On March 13-14, 2025, members of the CLEAR Consortium, External Advisory Board members, and invited guests have met for the sixth time in Porto, Portugal. The meeting was hosted by the University of Porto (Prof. Tiago Neves) in Círculo Universitário do Porto. The main focus of the meeting was to coorinate the work in the final phases of the project and to wrap up the key findings and project’s messages, especially in view of the upcoming Final Conference in September this year.
The first day of the meeting, March 13, has started with an introductory input by Marcelo Parreira do Amaral, Jozef Zelinka, and Tiago Neves related to the project’s final phase. In the first part, Jozef Zelinka has recalled the Call’s requirements and highlighted the CLEAR’s specific approach to learning outcomes.
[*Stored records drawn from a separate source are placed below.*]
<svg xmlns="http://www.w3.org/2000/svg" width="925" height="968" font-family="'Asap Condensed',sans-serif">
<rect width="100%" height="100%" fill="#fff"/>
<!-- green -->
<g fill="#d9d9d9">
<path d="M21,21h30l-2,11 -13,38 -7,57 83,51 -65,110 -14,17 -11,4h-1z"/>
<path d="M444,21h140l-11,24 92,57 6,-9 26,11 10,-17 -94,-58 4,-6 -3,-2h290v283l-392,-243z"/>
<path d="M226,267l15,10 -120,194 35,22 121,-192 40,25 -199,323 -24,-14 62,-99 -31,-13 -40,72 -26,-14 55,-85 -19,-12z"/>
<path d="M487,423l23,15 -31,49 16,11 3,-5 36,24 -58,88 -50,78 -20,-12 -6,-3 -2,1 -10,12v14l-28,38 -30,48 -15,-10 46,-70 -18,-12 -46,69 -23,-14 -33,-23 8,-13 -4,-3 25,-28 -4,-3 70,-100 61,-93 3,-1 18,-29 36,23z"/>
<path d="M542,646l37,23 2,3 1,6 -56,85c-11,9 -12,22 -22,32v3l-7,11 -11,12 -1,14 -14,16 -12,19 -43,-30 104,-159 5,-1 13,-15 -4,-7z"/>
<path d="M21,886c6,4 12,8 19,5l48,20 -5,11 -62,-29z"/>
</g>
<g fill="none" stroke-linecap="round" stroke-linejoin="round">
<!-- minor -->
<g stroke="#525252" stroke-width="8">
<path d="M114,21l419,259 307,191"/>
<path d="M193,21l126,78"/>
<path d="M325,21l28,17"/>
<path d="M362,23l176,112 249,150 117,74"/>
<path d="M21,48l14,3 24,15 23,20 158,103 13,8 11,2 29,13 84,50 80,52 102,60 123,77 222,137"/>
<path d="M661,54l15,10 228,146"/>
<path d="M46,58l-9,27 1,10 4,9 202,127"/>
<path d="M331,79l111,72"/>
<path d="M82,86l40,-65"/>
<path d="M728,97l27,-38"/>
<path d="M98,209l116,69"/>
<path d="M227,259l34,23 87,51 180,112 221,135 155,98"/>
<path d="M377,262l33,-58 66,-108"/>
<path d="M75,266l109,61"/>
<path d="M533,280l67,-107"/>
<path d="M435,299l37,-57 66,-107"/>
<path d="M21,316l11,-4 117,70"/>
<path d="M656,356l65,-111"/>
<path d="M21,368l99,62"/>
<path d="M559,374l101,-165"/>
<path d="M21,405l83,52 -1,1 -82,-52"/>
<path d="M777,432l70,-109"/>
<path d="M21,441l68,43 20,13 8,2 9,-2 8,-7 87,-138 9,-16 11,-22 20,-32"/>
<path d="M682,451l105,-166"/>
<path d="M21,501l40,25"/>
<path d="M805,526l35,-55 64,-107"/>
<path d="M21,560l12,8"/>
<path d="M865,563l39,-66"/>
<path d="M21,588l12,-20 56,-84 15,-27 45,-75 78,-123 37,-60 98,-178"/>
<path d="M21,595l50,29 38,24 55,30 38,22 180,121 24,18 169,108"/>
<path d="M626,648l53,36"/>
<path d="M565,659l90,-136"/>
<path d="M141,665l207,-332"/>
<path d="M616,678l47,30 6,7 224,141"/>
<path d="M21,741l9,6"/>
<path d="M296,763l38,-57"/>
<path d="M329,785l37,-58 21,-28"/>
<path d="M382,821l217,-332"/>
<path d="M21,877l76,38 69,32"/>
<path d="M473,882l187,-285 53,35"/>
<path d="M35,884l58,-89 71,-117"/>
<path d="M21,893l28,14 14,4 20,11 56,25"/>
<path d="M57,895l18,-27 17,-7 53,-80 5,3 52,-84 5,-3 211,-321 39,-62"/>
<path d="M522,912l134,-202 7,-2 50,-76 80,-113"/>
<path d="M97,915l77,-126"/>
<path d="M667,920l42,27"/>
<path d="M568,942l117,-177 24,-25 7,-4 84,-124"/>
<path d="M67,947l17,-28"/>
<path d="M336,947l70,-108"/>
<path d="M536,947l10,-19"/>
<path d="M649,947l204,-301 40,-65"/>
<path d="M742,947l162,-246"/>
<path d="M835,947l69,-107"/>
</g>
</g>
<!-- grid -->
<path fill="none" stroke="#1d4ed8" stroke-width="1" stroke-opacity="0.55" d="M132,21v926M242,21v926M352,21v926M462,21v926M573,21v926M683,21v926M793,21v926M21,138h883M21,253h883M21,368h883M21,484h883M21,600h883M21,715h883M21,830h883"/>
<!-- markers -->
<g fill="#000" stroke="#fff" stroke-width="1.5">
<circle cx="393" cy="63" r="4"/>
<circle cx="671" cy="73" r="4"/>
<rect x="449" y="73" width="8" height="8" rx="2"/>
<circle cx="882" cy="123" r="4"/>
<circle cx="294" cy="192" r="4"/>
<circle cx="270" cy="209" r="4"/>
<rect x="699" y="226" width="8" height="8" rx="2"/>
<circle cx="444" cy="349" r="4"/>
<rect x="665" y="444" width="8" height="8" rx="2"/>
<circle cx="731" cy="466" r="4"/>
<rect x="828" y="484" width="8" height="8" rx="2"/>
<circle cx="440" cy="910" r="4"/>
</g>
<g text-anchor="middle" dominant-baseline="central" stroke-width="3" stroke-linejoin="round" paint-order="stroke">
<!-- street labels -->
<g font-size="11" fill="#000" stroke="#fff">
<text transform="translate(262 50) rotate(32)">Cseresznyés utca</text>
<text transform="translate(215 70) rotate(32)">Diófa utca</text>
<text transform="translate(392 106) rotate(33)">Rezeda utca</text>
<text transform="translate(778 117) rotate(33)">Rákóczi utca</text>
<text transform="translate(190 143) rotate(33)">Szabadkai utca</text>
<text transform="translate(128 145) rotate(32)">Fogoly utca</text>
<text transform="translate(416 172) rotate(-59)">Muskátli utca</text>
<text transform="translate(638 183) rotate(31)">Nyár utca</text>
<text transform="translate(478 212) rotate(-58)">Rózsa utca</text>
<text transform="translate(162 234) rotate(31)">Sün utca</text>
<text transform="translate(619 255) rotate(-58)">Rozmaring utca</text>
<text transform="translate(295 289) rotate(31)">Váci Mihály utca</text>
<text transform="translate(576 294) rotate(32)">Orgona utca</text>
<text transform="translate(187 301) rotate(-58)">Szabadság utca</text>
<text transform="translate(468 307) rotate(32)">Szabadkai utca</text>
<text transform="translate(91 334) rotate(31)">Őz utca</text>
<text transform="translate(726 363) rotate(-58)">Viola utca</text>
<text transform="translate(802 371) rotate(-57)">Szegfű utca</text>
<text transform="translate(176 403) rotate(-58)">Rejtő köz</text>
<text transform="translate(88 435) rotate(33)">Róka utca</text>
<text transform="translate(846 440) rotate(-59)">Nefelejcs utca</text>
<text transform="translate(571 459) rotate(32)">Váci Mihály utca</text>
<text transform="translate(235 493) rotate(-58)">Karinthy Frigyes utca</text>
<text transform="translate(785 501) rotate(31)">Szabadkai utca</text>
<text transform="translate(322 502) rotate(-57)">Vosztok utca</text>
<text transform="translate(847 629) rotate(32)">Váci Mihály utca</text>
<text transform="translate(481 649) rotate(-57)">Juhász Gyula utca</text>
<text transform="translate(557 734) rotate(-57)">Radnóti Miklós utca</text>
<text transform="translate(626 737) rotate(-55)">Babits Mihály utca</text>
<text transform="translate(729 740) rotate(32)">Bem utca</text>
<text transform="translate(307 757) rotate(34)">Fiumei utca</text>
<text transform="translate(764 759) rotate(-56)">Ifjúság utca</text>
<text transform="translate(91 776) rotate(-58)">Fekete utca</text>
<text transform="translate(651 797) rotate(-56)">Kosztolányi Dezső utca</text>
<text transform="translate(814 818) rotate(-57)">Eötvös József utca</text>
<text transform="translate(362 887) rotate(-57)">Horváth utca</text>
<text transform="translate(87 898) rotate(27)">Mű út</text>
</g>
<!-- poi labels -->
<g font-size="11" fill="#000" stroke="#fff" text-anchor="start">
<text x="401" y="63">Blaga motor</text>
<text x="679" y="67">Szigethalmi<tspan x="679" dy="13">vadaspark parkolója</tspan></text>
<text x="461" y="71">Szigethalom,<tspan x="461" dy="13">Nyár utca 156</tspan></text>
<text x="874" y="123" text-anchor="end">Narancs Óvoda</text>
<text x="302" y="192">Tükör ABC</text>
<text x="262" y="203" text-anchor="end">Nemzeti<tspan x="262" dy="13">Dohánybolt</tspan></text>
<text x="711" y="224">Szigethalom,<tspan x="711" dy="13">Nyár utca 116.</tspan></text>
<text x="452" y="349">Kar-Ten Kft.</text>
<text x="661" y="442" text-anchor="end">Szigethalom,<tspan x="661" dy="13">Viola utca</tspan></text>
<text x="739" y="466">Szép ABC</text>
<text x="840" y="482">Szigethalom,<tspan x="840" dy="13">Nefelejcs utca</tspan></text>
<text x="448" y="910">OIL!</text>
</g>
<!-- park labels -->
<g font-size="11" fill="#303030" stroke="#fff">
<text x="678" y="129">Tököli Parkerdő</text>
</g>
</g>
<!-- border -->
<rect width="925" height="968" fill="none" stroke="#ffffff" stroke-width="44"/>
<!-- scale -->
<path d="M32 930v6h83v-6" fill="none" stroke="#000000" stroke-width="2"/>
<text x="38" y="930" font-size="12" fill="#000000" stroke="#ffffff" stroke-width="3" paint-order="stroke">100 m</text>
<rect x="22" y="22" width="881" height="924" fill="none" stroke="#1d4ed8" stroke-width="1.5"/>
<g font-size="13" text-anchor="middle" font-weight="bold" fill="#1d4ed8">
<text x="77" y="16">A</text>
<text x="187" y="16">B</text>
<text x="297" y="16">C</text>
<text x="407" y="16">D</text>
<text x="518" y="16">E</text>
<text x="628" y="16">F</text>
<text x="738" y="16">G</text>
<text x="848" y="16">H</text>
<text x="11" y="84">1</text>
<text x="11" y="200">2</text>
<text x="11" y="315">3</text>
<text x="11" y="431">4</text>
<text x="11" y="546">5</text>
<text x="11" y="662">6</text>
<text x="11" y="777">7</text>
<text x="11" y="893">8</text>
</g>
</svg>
In its turn, Tiago Neves has raised the awareness on the multiple national and international attempts to enhance learning outcomes through regular assessment studies and provided evidence on its questionable results. Finally, Marcelo Parreira do Amaral has emphasized CLEAR’s approach in tackling (under)achievement and formulated some leading questions to be addressed in the preparation of the Final Conference, such as: What type of and how is information on learning outcomes gathered, described, “objectified”, authorized? What dimensions of the phenomena become central in the definition of the concepts used? How are their meanings made consistent and stable? What are the “raw materials” involved in the construction of learning outcomes? Who defines them, and with what consequences? In the follow-up discussion, we have concluded that learning outcomes have increasingly become quantifiable proxies for educational achievement, often stripped of their local/regional context.
In the afternoon, the discussion continued with a particular focus on the project’s comparative analyses. Split into different author groups responsible for the various parts of the final comparative report, the Consortium members have elaborated how their contributions relate to the overall project aims and the theme of the Final Conference: From Learning to Living: Co-creating education quality across European regions. Later on, the WP7 Core Team has presented National Discussion Papers, which serve as a synthesis of the project’s results on national levels and provide information for the upcoming Innovation Forums.
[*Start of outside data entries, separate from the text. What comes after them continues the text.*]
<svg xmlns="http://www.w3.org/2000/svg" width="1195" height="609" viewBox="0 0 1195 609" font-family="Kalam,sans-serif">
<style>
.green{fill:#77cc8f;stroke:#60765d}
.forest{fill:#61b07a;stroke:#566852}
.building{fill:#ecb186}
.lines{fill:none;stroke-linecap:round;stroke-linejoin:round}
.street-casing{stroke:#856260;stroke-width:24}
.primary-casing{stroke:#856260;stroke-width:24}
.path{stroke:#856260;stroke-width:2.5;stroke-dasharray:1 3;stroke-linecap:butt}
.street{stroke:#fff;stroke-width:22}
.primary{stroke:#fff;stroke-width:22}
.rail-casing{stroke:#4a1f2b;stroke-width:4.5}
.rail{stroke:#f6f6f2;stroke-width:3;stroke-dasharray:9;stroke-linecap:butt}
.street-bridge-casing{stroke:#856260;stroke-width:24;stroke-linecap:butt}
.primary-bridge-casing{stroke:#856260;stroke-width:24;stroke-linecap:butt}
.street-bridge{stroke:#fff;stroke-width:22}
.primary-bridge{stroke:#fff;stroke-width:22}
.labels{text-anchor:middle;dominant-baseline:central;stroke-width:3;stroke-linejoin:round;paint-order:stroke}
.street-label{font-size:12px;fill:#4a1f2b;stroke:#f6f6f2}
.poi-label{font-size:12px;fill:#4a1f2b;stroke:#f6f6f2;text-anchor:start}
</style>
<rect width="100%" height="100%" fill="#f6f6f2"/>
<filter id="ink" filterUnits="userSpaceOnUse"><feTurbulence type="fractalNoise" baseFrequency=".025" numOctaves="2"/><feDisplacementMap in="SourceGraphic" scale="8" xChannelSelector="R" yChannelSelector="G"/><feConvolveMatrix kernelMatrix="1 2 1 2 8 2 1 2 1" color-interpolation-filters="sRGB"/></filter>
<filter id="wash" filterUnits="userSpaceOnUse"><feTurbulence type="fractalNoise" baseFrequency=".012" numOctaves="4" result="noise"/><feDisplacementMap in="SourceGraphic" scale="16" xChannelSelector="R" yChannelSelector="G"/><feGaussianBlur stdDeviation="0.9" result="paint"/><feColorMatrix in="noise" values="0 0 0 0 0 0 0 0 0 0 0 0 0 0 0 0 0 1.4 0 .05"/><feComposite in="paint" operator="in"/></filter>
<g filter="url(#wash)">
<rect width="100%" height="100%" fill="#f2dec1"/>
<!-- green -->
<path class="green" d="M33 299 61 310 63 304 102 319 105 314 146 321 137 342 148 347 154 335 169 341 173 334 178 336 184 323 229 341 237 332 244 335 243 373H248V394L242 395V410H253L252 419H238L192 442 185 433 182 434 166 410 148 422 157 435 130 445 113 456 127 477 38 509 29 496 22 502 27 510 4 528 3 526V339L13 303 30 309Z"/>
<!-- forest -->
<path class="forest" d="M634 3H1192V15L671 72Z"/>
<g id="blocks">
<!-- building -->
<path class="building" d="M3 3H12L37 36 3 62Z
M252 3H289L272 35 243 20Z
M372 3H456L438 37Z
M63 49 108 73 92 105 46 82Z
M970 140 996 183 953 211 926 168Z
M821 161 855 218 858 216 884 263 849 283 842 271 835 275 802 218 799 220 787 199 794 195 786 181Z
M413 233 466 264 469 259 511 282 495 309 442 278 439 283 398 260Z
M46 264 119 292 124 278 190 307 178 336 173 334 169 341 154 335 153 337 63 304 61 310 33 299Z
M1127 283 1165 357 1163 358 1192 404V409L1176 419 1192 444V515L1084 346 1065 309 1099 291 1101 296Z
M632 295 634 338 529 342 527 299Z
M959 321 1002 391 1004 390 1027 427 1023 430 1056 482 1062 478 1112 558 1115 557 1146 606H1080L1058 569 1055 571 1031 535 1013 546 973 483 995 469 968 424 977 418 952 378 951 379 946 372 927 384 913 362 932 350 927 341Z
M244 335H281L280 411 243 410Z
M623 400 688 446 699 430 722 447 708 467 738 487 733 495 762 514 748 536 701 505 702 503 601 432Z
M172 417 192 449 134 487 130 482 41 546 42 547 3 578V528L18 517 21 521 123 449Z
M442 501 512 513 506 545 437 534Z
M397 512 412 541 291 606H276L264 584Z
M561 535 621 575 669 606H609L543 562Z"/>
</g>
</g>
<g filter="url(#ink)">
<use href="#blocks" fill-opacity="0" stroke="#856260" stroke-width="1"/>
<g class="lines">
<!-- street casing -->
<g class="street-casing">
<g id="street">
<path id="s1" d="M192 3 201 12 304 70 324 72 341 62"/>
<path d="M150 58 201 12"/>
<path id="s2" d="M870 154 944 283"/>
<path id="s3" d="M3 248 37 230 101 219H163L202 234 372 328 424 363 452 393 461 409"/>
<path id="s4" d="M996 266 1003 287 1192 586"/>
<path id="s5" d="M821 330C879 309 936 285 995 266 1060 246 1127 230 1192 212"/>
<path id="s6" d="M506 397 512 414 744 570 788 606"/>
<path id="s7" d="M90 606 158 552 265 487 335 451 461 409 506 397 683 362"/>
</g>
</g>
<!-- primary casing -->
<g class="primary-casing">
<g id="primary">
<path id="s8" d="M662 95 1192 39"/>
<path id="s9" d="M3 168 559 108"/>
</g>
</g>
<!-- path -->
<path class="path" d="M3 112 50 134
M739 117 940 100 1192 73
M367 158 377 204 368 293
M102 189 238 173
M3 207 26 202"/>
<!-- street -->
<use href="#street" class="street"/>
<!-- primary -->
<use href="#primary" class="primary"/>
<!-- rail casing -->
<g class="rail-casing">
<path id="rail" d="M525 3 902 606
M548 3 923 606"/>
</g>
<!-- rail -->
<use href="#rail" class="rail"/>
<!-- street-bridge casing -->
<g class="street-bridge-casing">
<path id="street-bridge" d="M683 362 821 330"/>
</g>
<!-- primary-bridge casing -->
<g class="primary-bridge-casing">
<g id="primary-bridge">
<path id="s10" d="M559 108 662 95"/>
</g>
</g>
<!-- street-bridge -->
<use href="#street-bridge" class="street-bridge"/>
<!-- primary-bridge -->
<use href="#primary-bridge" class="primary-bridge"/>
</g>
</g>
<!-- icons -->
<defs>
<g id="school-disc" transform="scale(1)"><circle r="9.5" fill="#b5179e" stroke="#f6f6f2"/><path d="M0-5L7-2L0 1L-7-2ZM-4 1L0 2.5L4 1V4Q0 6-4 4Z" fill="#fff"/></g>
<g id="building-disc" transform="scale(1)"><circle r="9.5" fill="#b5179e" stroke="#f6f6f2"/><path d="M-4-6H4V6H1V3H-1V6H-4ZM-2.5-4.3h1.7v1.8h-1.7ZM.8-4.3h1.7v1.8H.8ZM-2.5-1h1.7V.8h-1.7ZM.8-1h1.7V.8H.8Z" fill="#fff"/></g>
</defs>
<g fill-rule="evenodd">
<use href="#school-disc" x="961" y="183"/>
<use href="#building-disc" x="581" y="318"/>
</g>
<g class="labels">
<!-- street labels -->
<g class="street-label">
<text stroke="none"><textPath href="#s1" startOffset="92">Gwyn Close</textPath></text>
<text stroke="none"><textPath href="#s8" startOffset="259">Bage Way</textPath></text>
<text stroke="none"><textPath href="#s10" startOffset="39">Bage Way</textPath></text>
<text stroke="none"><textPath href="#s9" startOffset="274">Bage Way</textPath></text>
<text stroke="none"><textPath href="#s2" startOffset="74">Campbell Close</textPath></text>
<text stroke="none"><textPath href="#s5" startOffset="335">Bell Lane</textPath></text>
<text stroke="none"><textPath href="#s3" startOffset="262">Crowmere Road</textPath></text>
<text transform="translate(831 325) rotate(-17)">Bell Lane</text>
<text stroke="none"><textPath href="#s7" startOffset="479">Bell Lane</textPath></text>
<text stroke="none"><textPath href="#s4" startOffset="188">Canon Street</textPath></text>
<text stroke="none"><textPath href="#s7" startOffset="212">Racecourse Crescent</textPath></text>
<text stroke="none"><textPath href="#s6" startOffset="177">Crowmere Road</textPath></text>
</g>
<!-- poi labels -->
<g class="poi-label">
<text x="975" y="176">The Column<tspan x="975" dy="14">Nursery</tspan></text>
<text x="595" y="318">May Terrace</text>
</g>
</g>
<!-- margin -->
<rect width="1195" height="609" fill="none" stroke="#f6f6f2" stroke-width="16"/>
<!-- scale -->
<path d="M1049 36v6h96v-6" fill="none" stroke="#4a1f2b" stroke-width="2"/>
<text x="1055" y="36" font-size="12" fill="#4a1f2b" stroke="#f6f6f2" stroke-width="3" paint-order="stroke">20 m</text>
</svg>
The second day began with a presentation of our guest Dr. Filipe Pessoa (University of Münster) on Structural Topic Modelling. This method can be used in a variety of social science disciplines and provides a combination of qualitative and quantitative tools to analyse large text corpora. As part of the comparative analyses, some of the author teams will apply this method to provide a systematic analysis on the research on learning outcomes.
Apart from the technical session on WP1, WP9 and WP10, one important session was the implementation of the Innovation Forums. Colleagues from CODICI and University of Genoa have first presented their own findings from the pilot Innovation Forum in Genoa and then instructed the Consortium members on how to apply different tools and participatory methods in the design and implementation of the local Innovation Forums. Split into four groups, each of them was focusing on different sets of results delivered in the empirical Work Packages 3, 4, 5, and 6.
The Consortium meeting was closed with a report of the External Advisory Board, which has congratulated to the achieved results and stressed the need to communicate them also in national languages. The meeting has ended with a closing session, during which the Coordination encouraged the Consortium members to continue their comparative analyses and support the local organiser of the Final Conference in Lisbon by sharing the invitations and contacting all relevant stakeholders at regional, national, and European levels. Our last Consortium meeting will take place the day after the Final Conference, on September 17, 2025.